As Mike indicated, the state cannot even manage to maintain a solvent public transportation system – how can they manage a massive healthcare bureaucracy that would dwarf the current bureaucracy of the entire state.
It is time to bring together all of the stakeholders – employers, unions, hospitals/medical groups, insurers – to work together toward common sense solutions.
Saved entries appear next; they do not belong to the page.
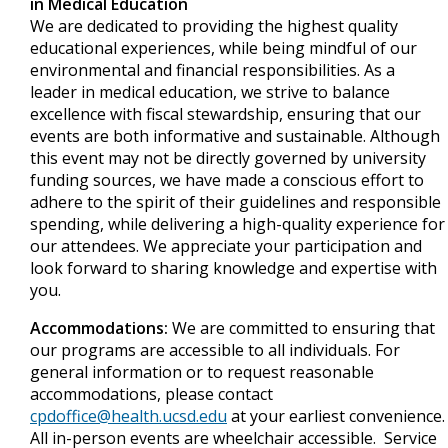
in Medical Education
We are dedicated to providing the highest quality
educational experiences, while being mindful of our
environmental and financial responsibilities. As a
leader in medical education, we strive to balance
excellence with fiscal stewardship, ensuring that our
events are both informative and sustainable. Although
this event may not be directly governed by university
funding sources, we have made a conscious effort to
adhere to the spirit of their guidelines and responsible
spending, while delivering a high-quality experience for
our attendees. We appreciate your participation and
look forward to sharing knowledge and expertise with
you.
Accommodations:
We are committed to ensuring that
our programs are accessible to all individuals. For
general information or to request reasonable
accommodations, please contact
cpdoffice@health.ucsd.edu
at your earliest convenience.
All in-person events are wheelchair accessible. Service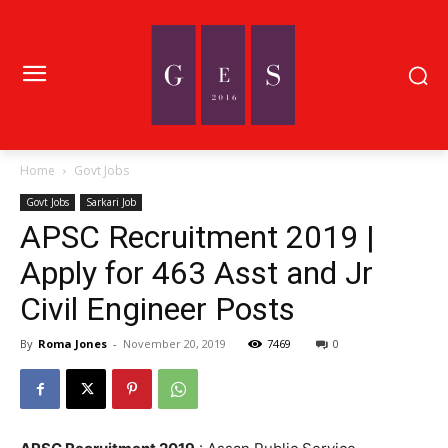
Home
Govt Jobs
Govt Jobs
Sarkari Job
APSC Recruitment 2019 |
Apply for 463 Asst and Jr
Civil Engineer Posts
By
Roma Jones
-
November 20, 2019
7469
0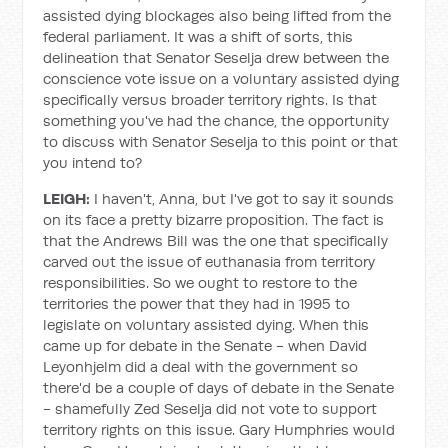
assisted dying blockages also being lifted from the
federal parliament. It was a shift of sorts, this
delineation that Senator Seselja drew between the
conscience vote issue on a voluntary assisted dying
specifically versus broader territory rights. Is that
something you've had the chance, the opportunity
to discuss with Senator Seselja to this point or that
you intend to?
LEIGH:
I haven't, Anna, but I've got to say it sounds
on its face a pretty bizarre proposition. The fact is
that the Andrews Bill was the one that specifically
carved out the issue of euthanasia from territory
responsibilities. So we ought to restore to the
territories the power that they had in 1995 to
legislate on voluntary assisted dying. When this
came up for debate in the Senate - when David
Leyonhjelm did a deal with the government so
there'd be a couple of days of debate in the Senate
- shamefully Zed Seselja did not vote to support
territory rights on this issue. Gary Humphries would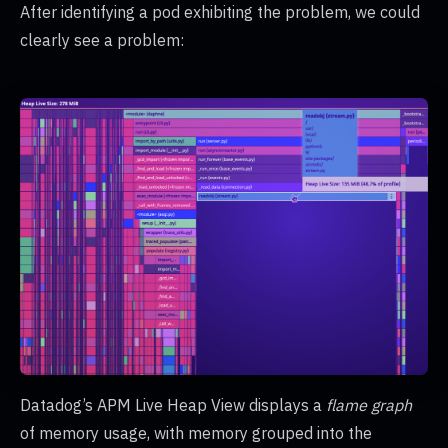
After identifying a pod exhibiting the problem, we could
clearly see a problem:
Datadog’s APM Live Heap View displays a
flame graph
of memory usage, with memory grouped into the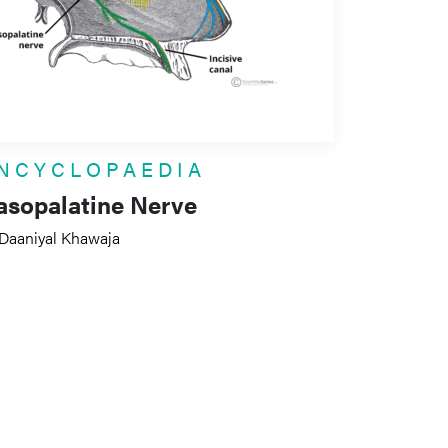
NCYCLOPAEDIA
asopalatine Nerve
 Daaniyal Khawaja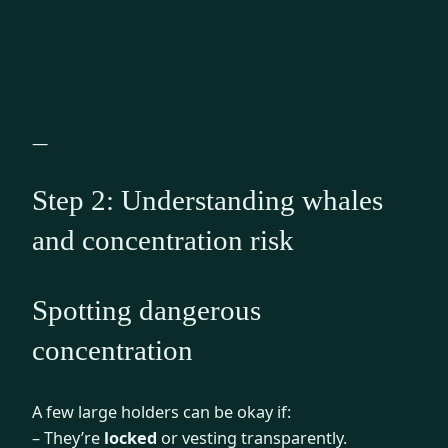
—
Step 2: Understanding whales
and concentration risk
Spotting dangerous
concentration
A few large holders can be okay if:
– They’re
locked
or vesting transparently.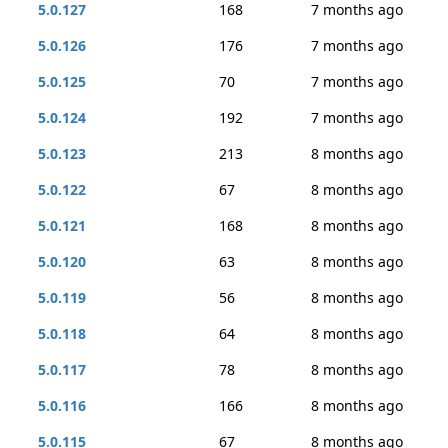
5.0.127
168
7 months ago
5.0.126
176
7 months ago
5.0.125
70
7 months ago
5.0.124
192
7 months ago
5.0.123
213
8 months ago
5.0.122
67
8 months ago
5.0.121
168
8 months ago
5.0.120
63
8 months ago
5.0.119
56
8 months ago
5.0.118
64
8 months ago
5.0.117
78
8 months ago
5.0.116
166
8 months ago
5.0.115
67
8 months ago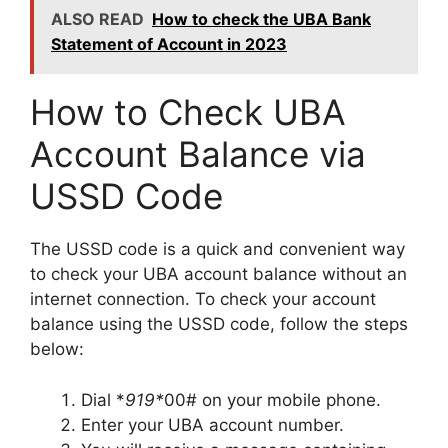
ALSO READ
How to check the UBA Bank
Statement of Account in 2023
How to Check UBA
Account Balance via
USSD Code
The USSD code is a quick and convenient way
to check your UBA account balance without an
internet connection. To check your account
balance using the USSD code, follow the steps
below:
Dial *
919*
00# on your mobile phone.
Enter your UBA account number.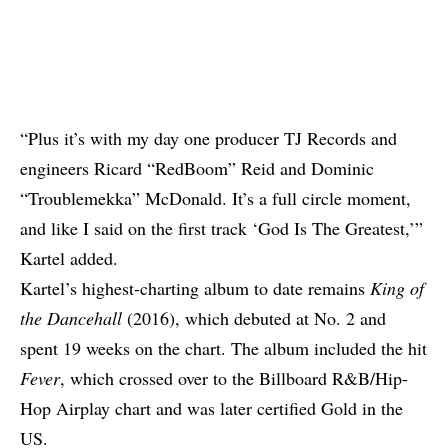
“Plus it’s with my day one producer TJ Records and
engineers Ricard “RedBoom” Reid and Dominic
“Troublemekka” McDonald. It’s a full circle moment,
and like I said on the first track ‘God Is The Greatest,’”
Kartel added.
Kartel’s highest-charting album to date remains
King of
the Dancehall
(2016), which debuted at No. 2 and
spent 19 weeks on the chart. The album included the hit
Fever
, which crossed over to the Billboard R&B/Hip-
Hop Airplay chart and was later certified Gold in the
US.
This is ridiculous, and it’s misleading. NYSNA keeps telling its members to support “Universal Healthcare,” but they are really fooling their members into supporting a single payer plan that is funded by taxes. It would demolish the healthcare system in NYS. Imagine NYS running the healthcare for all citizens. This is a complete joke. Taxes through the roof, and if you leave NYS after you retire you relinquish all of your benefits. How a labor union could possibly support and deceive their members into supporting this is unconscionable. I have nurses in my family, and NOT ONE of them supports government run single payer healthcare. Insanity. If you need to lie to your members and call it something it’s not, then there is something funny going on.